# Battlefield 3 online and India servers??



## HimanshuVikal (Nov 16, 2012)

Is my MTNL 512kbps broadband enough to play Battlefield 3 online?? I know its not possible to play any game on international servers with low ping. But are there any good Indian servers for battlefield 3 and can I get low ping on them with my broadband?


----------



## thetechfreak (Nov 23, 2012)

No BF3 servers are present in India.


----------



## sync_nine (Nov 24, 2012)

Yes, i have the same internet connection in Delhi and i get under 100 ping on Singapore and Hong Kong based servers. 
Completely playable. No lag issues.
Indian servers are on and off....They were there at launch of the game, were active for 2-3 months, then disappeared. 
Appeared again around June-July and then disappeared again.
Looks like game server hosts don't make enough money to host servers in India.


----------



## iittopper (Nov 24, 2012)

HimanshuVikal said:


> Is my MTNL 512kbps broadband enough to play Battlefield 3 online?? I know its not possible to play any game on international servers with low ping.
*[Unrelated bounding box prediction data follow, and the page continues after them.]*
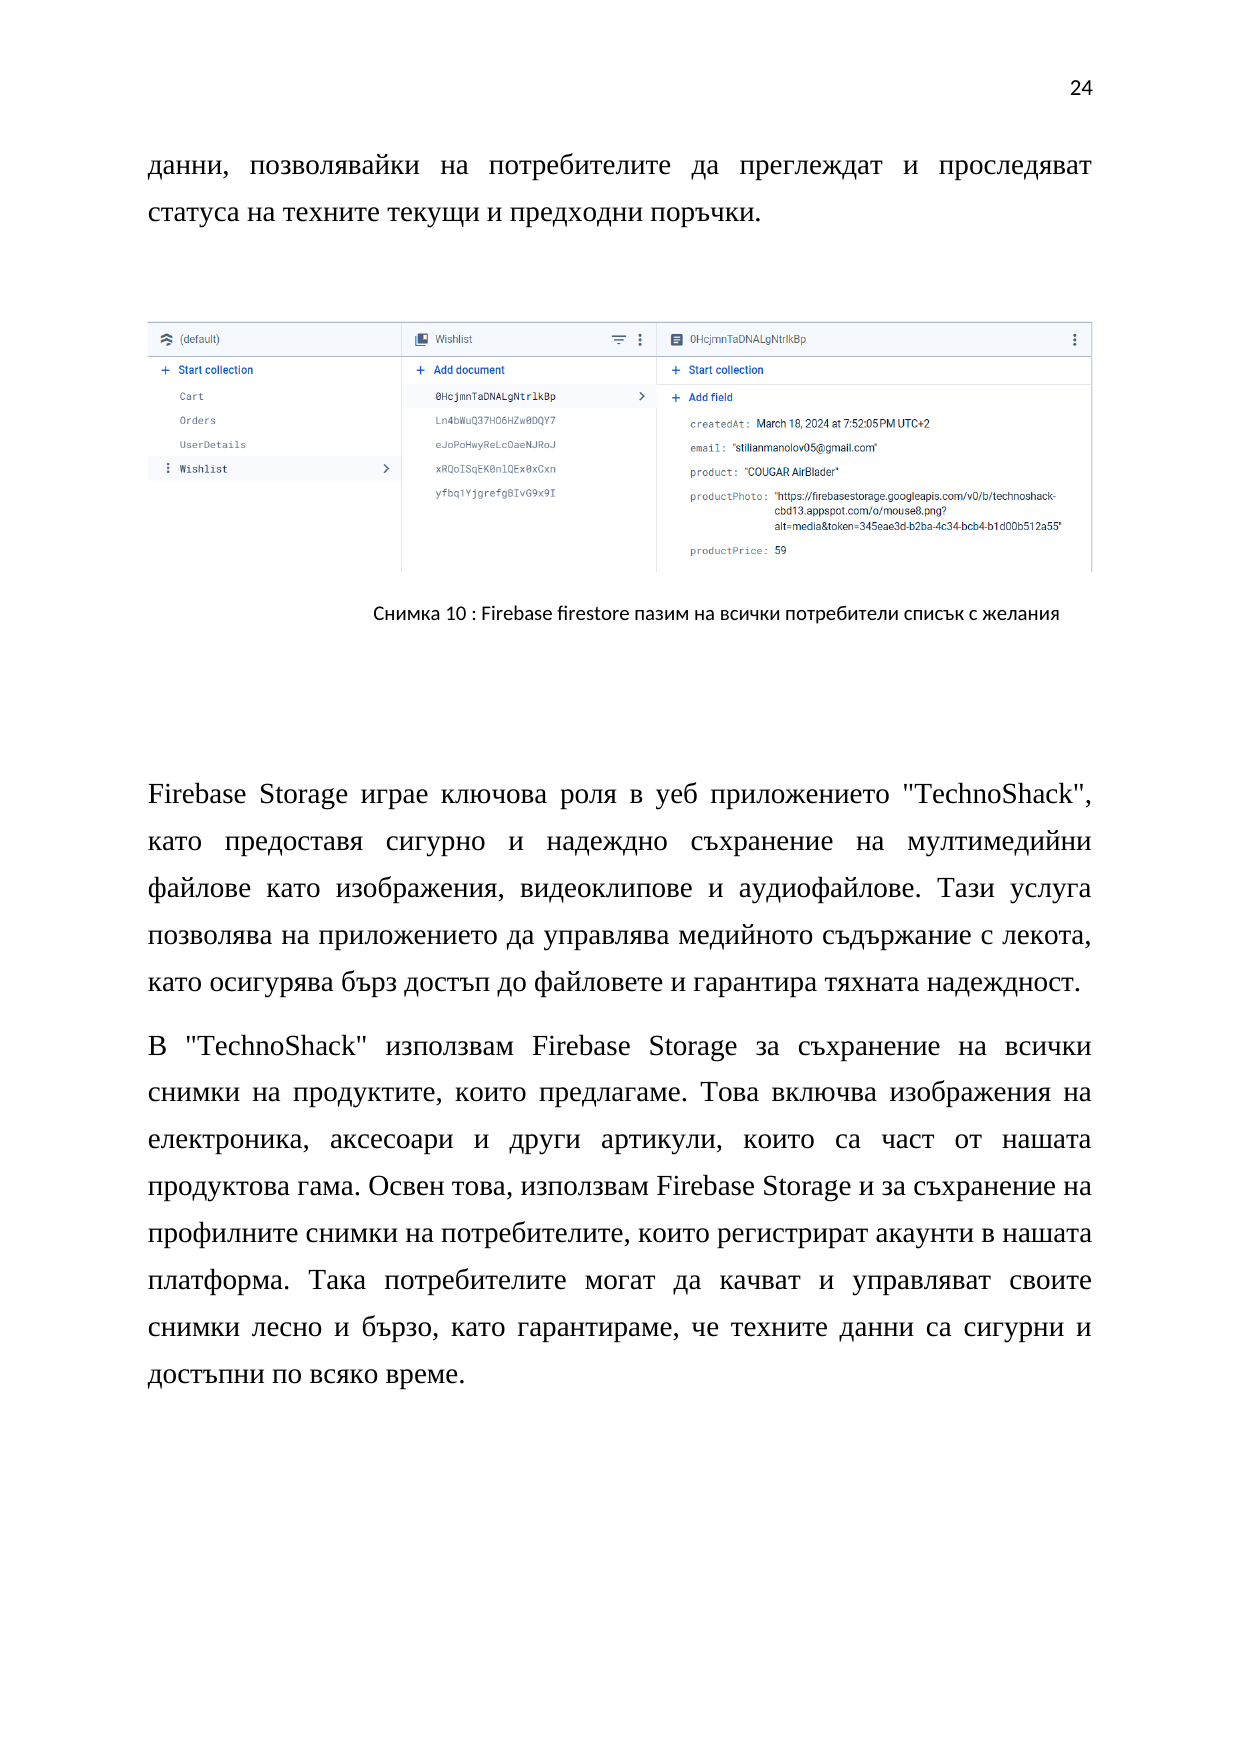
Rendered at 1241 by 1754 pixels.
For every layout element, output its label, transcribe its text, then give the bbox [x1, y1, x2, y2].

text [148, 147, 1093, 228]
text В "TechnoShack" използвам Firebase Storage за съхранение на всички снимки на продуктите, които предлагаме. Това включва изображения на електроника, аксесоари и други артикули, които са част от нашата продуктова гама. Освен това, използвам Firebase Storage и за съхранение на профилните снимки на потребителите, които регистрират акаунти в нашата платформа. Така потребителите могат да качват и управляват своите снимки лесно и бързо, като гарантираме, че техните данни са сигурни и достъпни по всяко време. [148, 1028, 1093, 1389]
picture [147, 321, 1093, 572]
text Firebase Storage играе ключова роля в уеб приложението "TechnoShack", като предоставя сигурно и надеждно съхранение на мултимедийни файлове като изображения, видеоклипове и аудиофайлове. Тази услуга позволява на приложението да управлява медийното съдържание с лекота, като осигурява бърз достъп до файловете и гарантира тяхната надеждност. [148, 777, 1093, 998]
But are there any good Indian servers for battlefield 3 and can I get low ping on them with my broadband?



You know Mtnl has one thing that is unique to it . They give the best pings AFAIK . You can join many servers of europe , usa , asian countries with decent pings . Dont worry to much , just enjoy the multiplayer


----------



## HimanshuVikal (Dec 1, 2012)

Thanks all for the input.


----------